_TAREAS_:
1. Devuelva de forma literal el fragmento del texto sobre la solidaridad que va desde "La solidaridad debe" hasta "nuestros actos diarios.", ambos incluidos.
2. Reanude el texto sobre la solidaridad y continúe su redacción a partir de la última oración.

_TEXTO DEL DOCUMENTO_:
---

Lo que debe empujar a un hombre a ser verdaderamente
solidario no es, no puede ser, la posibilidad de un beneficio
personal, sino la verdad de que esa otra persona es
precisamente eso: persona. La convicción de
igualdad y la virtud de la caridad –que
tratamos en párrafos anteriores- son las que deben
impulsar un acto solidario.

Y, si la solidaridad no es impulsada por la
convicción y la virtud, ¿qué sucede? Cuando
a un acto materialmente solidario le falta alguno de estos
dos elementos, está viciado y no puede llamársele
formalmente solidaridad. Aquél que da un billete de
cincuenta pesos a un pordiosero, materialmente hace algo
bueno: el pordiosero podrá comer o comprarse unos zapatos;
pero si este acto lo hace para que otras personas lo vean, para
aparentar caridad, para ganar unos cuantos votos, entonces ese
acto, que es materialmente bueno y solidario, se convierte
no sólo en un acto deplorablemente infructuoso, sino
además en un acto definitivamente egoísta, que
lejos de engrandecer a la persona, la empobrece.

La solidaridad debe ser en todas las personas una
constante. Ser una realidad diaria. Así como dentro del
matrimonio la
solidaridad entre los cónyuges se realiza y perfecciona
todos los días en todos los detalles de la vida cotidiana,
así la disposición de solidaridad con otras
personas debe ser parte inamovible de nuestros actos diarios.
Debe convertirse en hábito, en virtud, en modus
vivendi
. La solidaridad no es una serie de actos aislados
encaminados a ayudar al prójimo. La solidaridad, vista
como virtud, es una actitud personal, una disposición
constante y perpetua de tomar responsabilidad por las necesidades
ajenas.

La solidaridad, en este sentido, implica en gran medida
el olvido de sí mismo y de las propias necesidades, para
empujar al espíritu humano a realizarse en la entrega a
los demás.

---

_Entradas de datos guardadas_:
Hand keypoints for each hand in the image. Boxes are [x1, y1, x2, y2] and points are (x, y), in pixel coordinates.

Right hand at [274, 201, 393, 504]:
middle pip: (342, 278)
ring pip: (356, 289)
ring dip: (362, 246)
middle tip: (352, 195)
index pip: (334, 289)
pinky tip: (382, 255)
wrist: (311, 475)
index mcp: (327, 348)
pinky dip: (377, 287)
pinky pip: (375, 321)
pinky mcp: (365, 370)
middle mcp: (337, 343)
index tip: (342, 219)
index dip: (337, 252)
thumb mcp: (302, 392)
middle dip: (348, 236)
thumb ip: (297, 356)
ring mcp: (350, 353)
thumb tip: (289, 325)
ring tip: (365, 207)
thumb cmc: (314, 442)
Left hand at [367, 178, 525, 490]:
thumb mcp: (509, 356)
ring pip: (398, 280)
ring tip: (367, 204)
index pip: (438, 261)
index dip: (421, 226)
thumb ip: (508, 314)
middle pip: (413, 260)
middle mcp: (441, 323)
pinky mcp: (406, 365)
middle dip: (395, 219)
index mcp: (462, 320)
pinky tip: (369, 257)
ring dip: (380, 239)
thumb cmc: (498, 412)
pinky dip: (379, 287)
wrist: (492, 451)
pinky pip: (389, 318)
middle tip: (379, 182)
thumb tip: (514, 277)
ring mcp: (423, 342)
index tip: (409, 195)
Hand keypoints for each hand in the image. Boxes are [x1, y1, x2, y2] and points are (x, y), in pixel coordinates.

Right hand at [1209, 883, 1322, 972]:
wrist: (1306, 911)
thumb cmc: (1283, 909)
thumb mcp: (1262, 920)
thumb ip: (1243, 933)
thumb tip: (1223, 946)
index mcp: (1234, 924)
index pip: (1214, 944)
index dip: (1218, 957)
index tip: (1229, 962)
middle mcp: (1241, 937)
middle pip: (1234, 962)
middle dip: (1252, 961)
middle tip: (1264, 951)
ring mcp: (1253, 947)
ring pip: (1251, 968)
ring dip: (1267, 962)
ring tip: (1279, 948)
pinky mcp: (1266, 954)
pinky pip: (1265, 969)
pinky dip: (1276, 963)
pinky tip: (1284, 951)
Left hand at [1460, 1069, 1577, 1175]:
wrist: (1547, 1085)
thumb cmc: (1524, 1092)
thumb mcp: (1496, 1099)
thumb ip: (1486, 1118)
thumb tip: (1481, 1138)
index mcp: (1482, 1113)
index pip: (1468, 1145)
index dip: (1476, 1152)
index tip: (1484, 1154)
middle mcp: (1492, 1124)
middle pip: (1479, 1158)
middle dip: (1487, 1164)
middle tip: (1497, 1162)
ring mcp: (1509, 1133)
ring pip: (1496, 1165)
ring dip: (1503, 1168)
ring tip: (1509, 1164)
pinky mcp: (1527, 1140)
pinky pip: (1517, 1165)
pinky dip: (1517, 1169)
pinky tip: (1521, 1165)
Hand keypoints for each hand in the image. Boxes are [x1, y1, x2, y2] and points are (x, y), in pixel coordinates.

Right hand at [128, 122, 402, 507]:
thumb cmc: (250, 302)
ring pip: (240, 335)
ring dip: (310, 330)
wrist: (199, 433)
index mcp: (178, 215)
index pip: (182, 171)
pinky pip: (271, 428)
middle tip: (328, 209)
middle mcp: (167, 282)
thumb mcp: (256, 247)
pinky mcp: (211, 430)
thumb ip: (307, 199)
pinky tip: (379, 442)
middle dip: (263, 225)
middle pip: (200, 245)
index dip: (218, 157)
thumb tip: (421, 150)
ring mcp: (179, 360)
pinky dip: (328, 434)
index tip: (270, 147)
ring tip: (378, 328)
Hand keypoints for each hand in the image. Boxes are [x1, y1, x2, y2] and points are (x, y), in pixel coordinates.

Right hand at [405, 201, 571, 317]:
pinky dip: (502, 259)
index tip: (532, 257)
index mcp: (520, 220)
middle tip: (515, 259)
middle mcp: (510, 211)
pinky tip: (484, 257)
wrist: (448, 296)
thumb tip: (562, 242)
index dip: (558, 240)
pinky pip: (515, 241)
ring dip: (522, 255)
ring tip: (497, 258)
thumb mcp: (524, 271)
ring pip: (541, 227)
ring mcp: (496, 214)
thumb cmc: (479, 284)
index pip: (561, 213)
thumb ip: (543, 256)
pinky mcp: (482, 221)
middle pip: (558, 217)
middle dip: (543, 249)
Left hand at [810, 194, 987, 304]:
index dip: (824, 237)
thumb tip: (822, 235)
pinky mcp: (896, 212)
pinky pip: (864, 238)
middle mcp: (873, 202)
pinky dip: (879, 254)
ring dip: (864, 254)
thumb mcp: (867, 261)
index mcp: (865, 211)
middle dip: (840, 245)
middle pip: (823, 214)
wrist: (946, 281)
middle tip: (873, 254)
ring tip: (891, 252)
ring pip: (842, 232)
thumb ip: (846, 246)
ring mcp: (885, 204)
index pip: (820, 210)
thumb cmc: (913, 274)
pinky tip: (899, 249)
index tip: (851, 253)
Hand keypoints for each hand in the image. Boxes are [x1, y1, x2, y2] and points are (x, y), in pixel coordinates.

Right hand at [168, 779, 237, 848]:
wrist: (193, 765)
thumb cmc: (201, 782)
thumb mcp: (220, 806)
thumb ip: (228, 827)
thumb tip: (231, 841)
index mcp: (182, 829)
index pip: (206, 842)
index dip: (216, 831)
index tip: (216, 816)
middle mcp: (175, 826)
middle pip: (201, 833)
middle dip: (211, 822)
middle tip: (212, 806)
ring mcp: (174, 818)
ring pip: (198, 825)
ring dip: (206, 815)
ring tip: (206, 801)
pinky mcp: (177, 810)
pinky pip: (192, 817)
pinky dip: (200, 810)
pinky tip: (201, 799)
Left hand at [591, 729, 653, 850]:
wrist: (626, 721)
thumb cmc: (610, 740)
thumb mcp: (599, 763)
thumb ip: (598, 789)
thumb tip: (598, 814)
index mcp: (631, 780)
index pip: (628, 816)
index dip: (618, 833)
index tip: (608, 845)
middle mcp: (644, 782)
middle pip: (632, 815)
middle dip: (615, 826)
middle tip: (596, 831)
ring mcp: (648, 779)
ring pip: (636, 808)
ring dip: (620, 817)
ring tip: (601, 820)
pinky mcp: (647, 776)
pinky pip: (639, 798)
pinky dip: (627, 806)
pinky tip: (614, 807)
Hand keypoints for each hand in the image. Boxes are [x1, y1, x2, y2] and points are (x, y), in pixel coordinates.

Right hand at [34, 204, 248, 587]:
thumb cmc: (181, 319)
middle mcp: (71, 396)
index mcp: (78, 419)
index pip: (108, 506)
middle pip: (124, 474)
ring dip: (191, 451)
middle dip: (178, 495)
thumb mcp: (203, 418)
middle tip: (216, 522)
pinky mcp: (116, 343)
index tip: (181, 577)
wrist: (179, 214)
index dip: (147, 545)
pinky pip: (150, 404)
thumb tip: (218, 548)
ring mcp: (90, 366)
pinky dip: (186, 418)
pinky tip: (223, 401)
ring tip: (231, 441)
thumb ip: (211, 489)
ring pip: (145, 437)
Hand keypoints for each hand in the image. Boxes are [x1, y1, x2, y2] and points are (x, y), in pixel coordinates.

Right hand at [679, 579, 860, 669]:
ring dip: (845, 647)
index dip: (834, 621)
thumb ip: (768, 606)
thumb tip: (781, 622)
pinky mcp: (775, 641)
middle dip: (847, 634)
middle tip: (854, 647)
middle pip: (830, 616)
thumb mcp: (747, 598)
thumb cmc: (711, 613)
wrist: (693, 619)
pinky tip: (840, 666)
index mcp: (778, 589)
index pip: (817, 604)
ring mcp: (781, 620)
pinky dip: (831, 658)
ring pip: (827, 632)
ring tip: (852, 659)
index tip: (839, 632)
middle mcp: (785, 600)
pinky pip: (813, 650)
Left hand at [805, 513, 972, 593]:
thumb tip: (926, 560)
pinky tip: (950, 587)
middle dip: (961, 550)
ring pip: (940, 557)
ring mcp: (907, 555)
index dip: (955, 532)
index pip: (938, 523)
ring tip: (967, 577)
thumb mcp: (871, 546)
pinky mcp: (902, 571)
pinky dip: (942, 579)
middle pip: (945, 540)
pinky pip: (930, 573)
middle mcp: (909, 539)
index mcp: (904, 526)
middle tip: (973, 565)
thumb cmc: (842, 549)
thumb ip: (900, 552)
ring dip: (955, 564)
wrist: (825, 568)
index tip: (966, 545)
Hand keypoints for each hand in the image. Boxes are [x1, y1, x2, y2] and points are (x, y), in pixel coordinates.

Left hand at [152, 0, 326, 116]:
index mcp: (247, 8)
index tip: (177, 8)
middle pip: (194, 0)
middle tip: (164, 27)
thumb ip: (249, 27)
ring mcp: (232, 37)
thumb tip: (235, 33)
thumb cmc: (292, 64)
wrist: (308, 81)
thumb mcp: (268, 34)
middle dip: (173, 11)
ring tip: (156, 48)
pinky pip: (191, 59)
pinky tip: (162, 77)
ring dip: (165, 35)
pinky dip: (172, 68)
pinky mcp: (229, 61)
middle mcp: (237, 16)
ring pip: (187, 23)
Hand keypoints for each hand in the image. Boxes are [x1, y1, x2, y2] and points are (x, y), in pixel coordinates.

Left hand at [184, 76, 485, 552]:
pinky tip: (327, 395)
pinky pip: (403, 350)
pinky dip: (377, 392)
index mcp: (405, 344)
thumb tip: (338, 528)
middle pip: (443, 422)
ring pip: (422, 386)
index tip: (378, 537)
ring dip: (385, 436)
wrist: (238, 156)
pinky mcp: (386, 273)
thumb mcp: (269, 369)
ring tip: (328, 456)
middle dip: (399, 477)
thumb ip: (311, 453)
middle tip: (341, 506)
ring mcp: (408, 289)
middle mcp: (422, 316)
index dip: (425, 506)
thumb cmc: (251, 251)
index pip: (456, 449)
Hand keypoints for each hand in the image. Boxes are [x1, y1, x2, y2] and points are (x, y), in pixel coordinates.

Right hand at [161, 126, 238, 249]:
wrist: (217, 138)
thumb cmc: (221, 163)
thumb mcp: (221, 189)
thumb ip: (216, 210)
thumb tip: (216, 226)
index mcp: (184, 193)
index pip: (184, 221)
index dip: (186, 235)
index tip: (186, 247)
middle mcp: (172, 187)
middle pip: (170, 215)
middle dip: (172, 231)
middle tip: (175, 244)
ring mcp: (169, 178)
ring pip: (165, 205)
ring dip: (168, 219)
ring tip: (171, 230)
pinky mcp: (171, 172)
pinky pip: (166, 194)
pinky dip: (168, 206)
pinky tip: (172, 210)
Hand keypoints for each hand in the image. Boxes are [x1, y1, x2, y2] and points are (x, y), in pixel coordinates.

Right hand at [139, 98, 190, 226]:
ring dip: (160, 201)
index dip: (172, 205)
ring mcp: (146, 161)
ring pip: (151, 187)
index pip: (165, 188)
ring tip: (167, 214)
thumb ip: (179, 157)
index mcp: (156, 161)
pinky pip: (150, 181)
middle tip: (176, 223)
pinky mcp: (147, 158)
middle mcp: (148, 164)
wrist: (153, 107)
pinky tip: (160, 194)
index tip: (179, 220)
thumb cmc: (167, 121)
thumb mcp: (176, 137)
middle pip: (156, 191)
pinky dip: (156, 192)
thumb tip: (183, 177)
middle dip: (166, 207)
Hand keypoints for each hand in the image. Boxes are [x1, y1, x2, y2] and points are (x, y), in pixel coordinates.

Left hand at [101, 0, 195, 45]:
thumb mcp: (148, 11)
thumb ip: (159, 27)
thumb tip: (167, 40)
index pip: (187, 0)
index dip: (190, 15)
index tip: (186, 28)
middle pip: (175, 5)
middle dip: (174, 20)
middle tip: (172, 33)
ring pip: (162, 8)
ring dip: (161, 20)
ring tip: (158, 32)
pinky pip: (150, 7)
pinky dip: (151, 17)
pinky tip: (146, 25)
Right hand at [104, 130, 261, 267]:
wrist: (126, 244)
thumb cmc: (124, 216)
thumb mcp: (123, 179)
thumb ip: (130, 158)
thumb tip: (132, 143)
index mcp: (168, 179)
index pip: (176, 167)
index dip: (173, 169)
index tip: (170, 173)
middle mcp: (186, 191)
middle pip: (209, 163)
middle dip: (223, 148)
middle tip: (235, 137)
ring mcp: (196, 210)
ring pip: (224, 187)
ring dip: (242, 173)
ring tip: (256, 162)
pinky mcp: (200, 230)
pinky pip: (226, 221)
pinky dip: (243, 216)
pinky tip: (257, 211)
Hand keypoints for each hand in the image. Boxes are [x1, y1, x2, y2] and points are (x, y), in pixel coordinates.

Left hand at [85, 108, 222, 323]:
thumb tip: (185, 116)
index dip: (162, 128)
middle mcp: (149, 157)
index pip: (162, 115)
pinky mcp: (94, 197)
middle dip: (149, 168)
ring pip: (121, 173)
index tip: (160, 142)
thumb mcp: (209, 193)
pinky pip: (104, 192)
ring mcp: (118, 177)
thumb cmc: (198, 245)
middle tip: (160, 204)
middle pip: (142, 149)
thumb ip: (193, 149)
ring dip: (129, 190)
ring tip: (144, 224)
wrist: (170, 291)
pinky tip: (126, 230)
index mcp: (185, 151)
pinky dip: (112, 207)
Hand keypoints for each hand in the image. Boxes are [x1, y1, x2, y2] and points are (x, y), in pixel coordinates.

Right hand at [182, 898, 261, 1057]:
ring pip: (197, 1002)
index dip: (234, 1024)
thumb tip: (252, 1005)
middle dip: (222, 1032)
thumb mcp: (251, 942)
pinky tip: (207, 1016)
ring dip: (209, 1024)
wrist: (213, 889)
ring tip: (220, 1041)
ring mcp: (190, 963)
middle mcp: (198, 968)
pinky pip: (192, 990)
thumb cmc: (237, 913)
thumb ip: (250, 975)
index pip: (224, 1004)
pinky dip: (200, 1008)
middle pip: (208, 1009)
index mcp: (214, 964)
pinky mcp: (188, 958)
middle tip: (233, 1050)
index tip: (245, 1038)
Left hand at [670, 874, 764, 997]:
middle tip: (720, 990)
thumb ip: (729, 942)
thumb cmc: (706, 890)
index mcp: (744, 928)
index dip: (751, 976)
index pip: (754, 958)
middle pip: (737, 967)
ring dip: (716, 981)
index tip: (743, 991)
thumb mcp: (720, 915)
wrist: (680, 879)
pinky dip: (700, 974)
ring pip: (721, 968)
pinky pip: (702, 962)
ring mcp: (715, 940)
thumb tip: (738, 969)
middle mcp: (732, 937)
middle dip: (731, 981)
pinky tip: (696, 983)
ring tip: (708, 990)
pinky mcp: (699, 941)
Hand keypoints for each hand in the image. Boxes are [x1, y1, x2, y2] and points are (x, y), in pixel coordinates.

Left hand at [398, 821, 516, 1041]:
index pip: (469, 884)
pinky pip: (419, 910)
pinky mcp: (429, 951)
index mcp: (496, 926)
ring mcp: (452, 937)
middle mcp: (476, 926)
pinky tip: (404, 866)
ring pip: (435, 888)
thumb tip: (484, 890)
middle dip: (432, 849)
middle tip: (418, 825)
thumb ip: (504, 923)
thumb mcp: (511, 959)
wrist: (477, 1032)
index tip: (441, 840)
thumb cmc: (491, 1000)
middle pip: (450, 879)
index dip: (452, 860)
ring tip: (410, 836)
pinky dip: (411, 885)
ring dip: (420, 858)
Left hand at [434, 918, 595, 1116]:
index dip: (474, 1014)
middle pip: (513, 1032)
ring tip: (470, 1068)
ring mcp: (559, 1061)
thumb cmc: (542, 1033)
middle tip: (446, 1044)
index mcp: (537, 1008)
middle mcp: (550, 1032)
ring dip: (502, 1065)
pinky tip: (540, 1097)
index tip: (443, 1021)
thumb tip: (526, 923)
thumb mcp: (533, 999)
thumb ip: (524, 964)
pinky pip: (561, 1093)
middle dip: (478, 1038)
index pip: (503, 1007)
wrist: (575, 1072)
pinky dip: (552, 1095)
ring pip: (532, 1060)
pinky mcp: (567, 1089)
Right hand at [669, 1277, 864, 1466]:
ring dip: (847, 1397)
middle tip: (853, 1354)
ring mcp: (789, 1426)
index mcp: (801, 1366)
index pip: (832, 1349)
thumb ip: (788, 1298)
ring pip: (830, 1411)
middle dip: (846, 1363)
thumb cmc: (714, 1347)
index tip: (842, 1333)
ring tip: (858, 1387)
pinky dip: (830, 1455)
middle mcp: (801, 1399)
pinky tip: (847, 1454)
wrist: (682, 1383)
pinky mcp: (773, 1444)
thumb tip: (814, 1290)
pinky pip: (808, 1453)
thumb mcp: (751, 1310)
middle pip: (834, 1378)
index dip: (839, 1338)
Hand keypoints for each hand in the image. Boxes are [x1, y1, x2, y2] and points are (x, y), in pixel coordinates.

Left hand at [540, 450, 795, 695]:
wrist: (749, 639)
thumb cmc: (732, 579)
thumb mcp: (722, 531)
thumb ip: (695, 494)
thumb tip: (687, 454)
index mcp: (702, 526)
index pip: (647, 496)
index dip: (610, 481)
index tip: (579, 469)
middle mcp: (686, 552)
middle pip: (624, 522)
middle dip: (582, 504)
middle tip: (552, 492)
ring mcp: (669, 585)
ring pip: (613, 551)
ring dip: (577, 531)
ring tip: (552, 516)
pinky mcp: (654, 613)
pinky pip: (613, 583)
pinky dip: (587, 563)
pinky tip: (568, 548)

---

_RESPUESTAS NUMERADAS_:
1.
La solidaridad debe ser en todas las personas una
constante. Ser una realidad diaria. Así como dentro del
matrimonio la
solidaridad entre los cónyuges se realiza y perfecciona
todos los días en todos los detalles de la vida cotidiana,
así la disposición de solidaridad con otras
personas debe ser parte inamovible de nuestros actos diarios.

2.
Desafortunadamente, las corrientes ideológicas
modernas, aunque han conseguido ya, en teoría, la igualdad
de todos los seres humanos, no han favorecido del todo la
solidaridad. Reina en la mente de las personas la idea casi
inamovible de que la solución a los problemas de
la sociedad está en el liberalismo
absoluto: en dejar hacer y dejar pasar. En otras palabras, es
mucho más fácil para cualquier persona cerrar los
ojos a las necesidades sociales y trabajar exclusivamente para el
bien propio, sin más obligación que no
quebrantar la ley
.

Esta es una concepción de la justicia que es casi
universal hoy en día. La justicia, para las personas, es
sólo entendida en sentido negativo, esto es: la
justicia es una exigencia de no hacer mal a los
demás –no robar, no matar, no explotar, etc.–.
Por lo tanto, puede parecer al que así lo entienda que el
hacer algo positivo –dar algo a alguien, ayudar,
colaborar, trabajar para los demás– está
más allá de la justicia y que es, en todo caso, una
acción magnánima, generosa y plausible. Esta es una
idea decididamente inaceptable.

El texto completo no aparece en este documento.